Named Insured Location Pollution Liability (Sudden and Accidental)

This coverage protects the insured from pollution incidents occurring at their owned locations. Pollution conditions must be sudden and accidental in nature with a definitive beginning and end. 

Things to consider:

  • Does the policy apply a time limit for discovery? Some policies require pollution conditions at an insured location to be discovered shortly after its commencement. Seven to 15 days is typical.
  • Does the policy specify a dedicated time window for reporting? Rather than using “as soon as practicable,” some policies attach a specific deadline measured in days.
Emergency Response Expense (ERE) Coverage

Emergency Response Expense (ERE) coverage reimburses the insured for the costs incurred to mitigate or address pollution conditions that would jeopardize property or people if left unaddressed. ERE is unique among the coverages because the insured does not need to obtain approval from the insurance company prior to incurring costs. 

Things to consider:

  • Does the policy reference the date that the pollution condition was discovered or the date it commenced?
  • Costs must be incurred within a specified time period, with most policies being between three and 14 days.
  • Costs must be reported to the carrier within a specified time period, typically between three and 14 days.
Rectification or Mitigation Expense

Rectification or Mitigation expense coverage is a first party coverage which reimburses the insured for expenses they incur to mitigate or rectify a professional error that would otherwise result in liability against the insured if left unaddressed. 

Things to consider:

  • Generally speaking, the insured must submit their assessment of the professional error, a proposed course of action and the cost to implement such plans prior to incurring any mitigation or rectification costs.
  • The carrier must approve of the proposed plan and expenses.
Protective Indemnity Coverage

Protective Indemnity is a first party coverage which reimburses the insured for losses they are legally entitled to recover from a negligent design professional they have hired. The insured must first file a protective claim against the design professional seeking to recover such losses. 

Things to consider:

  • Once the insured submits their protective claim against the design professional, they must notify the carrier as soon as practicable.
  • After filing their claim or demand against the design professional, the insured must pursue the protective claim, taking all steps necessary to obtain recovery of their loss.

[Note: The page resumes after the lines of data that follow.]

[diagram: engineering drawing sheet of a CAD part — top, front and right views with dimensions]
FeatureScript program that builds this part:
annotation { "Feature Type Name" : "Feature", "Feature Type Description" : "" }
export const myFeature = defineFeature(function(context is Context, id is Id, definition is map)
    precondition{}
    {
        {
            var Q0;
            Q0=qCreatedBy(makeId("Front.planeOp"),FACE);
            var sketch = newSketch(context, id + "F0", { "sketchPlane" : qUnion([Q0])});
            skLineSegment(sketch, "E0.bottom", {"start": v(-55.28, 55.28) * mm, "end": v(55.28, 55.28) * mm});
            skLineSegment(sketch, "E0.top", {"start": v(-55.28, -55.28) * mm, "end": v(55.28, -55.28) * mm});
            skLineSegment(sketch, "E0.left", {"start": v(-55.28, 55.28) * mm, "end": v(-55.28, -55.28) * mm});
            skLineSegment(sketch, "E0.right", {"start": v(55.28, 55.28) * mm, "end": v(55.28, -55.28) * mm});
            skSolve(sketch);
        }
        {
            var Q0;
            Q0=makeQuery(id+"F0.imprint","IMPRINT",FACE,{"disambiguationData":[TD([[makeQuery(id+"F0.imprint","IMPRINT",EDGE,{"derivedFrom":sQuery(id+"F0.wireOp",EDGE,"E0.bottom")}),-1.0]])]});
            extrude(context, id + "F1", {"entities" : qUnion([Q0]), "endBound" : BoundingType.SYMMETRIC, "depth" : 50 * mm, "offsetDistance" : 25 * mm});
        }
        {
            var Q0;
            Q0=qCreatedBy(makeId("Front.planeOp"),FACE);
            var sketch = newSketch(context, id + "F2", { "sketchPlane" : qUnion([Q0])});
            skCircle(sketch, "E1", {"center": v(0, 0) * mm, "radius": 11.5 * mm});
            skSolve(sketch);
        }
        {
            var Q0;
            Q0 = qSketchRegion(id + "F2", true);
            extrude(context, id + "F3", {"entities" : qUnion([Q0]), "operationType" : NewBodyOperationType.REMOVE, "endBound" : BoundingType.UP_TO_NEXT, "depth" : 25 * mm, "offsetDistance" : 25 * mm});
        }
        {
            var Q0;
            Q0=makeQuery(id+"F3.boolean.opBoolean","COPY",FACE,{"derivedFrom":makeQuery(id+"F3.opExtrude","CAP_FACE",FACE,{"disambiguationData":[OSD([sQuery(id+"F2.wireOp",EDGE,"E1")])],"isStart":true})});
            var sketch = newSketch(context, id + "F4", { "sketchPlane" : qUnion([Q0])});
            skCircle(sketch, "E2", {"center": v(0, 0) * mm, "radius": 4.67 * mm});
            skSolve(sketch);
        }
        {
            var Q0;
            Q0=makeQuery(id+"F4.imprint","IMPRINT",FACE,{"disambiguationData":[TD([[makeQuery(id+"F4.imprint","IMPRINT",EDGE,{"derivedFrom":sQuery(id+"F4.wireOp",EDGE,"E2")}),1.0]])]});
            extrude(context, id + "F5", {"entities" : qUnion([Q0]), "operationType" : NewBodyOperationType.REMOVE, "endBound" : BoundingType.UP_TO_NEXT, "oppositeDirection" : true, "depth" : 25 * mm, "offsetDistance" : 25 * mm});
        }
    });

While broader in terms, CPrL and CPL policies have never been more complex. In an effort to control losses, claims reporting practices have become increasingly stringent. Failure to comply with any of these requirements can result in the denial of coverage. Therefore, it is critical for construction executives to thoroughly understand CPrL/CPL policy requirements if they are to recognize its full value. Unfortunately, timely and costly project delays are not acceptable under any circumstance. As a result, there is no need to further exacerbate trying situations with unforced claims reporting errors.